By placing an order on the Website by credit card payment, you acknowledge that the following personal data stored in the user database of the Website will be transferred to OTP Mobil Kft. as the data processor. The data transmitted (data necessary for payment by credit card) are the following: name, email address, credit card details, address. The nature and purpose of the data processing activities can be found in the SimplePay Data Processing Information, at the following link: https://simplepay.hu/vasarlo-aff
- DETAILS OF DATA PROTECTION
- RIGHTS IN RELATION TO DATA PROCESSING
Right to request information
You may request information from us, via the contact details provided, about what data our company processes, on what legal basis, for what purpose, from what source and for how long. Upon your request, we will send you information without delay, but within 30 days at the latest, to the e-mail address you have provided.
Right to rectification
You may ask us to correct any of your data using the contact details provided. Upon your request, we will do so without delay, but within 30 days at the latest, by sending you a notice to the e-mail address you have provided.
Right to erasure
You may request us to delete your data by using the contact details provided. At your request, we will do so without delay, but within 30 days at the latest, by sending you an e-mail to the e-mail address you have provided.
Right to blocking
You can ask us to block your data using the contact details provided. The blocking will last as long as the reason you have given us makes it necessary to store the data. Upon your request, we will do so without delay, but within a maximum of 30 days, by sending you an email to the email address you have provided.
Right to object
You may object to the processing of your personal data using the contact details provided. We will examine the objection within the shortest possible time from the date of the request, but no later than 15 days, decide whether it is justified and inform you of our decision by e-mail.

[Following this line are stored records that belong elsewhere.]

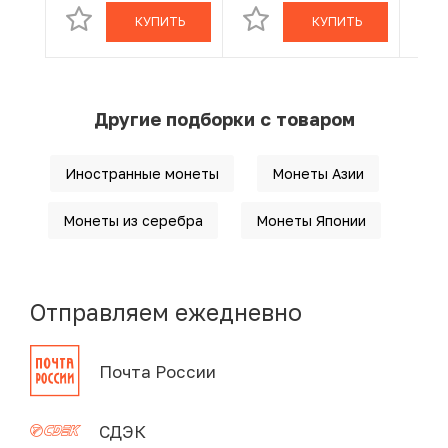
КУПИТЬ
КУПИТЬ
Другие подборки с товаром
Иностранные монеты
Монеты Азии
Монеты из серебра
Монеты Японии
Отправляем ежедневно
Почта России
СДЭК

- ENFORCEMENT IN RELATION TO DATA PROCESSING
If you experience unlawful processing, please notify us so that we can restore the lawful status within a short period of time. We will do our utmost to resolve the problem in your interest.

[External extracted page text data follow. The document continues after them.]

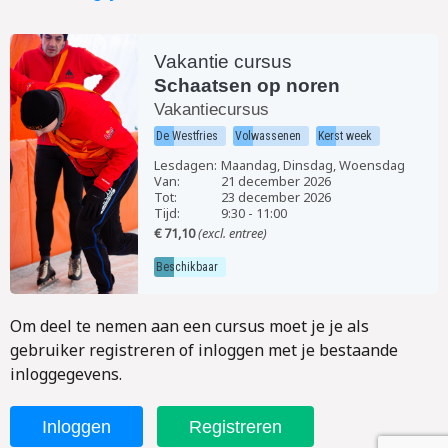
Vakantie cursus
Schaatsen op noren
Vakantiecursus
De Westfries
Volwassenen
Kerst week
Lesdagen:
Maandag, Dinsdag, Woensdag
Van:
21 december 2026
Tot:
23 december 2026
Tijd:
9:30
-
11:00
€ 71,10
(excl. entree)
Beschikbaar
Om deel te nemen aan een cursus moet je je als
gebruiker registreren of inloggen met je bestaande
inloggegevens.
Inloggen
Registreren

If, in your opinion, the lawfulness cannot be restored, you should notify the authority using the contact details below:
National Authority for Data Protection and Freedom of Information
Postal address: 1363 Budapest, PO Box 9.
Address: Data Protection Authority, Budapest, 1055 Budapest, Falk Miksa utca 9-11.
Phone: +36 1 391 1400
Fax: +36 1 391 1410
E-mail: ugyfelszolgalat (at) naih.hu
URL https://naih.hu
- LEGAL BASIS FOR DATA PROCESSING
– REGULATION (EU) No 2016/679 OF THE EUROPEAN PARLIAMENT AND OF THE COUNCIL of 27 April 2016 on the protection of natural persons with regard to the processing of personal data and on the free movement of such data, and repealing Regulation (EC) No 95/46/EC (General Data Protection Regulation).

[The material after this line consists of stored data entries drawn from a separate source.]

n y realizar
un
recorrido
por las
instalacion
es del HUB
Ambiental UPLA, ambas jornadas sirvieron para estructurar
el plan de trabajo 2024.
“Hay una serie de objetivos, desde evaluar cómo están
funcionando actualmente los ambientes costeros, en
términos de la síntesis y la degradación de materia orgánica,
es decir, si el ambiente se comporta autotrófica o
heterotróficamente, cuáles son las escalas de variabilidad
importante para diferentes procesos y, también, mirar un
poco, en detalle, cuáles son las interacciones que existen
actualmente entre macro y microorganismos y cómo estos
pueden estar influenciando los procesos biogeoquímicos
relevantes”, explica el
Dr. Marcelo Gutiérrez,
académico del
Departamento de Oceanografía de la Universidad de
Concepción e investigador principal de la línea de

– Act CXII of 2011 on the Right to Informational Self-Determination and Freedom of Information.
– Act LXVI of 1995 on public records, public archives and the protection of private archival material.
– Government Decree No 335/2005 (XII. 29.) on the general requirements for the management of records by public bodies.
– Act CVIII of 2001 on certain aspects of electronic commerce services and information society services.
– Act C of 2003 on Electronic Communications.
THIS PRIVACY STATEMENT SHALL ENTER INTO FORCE ON 27 MAY 2023.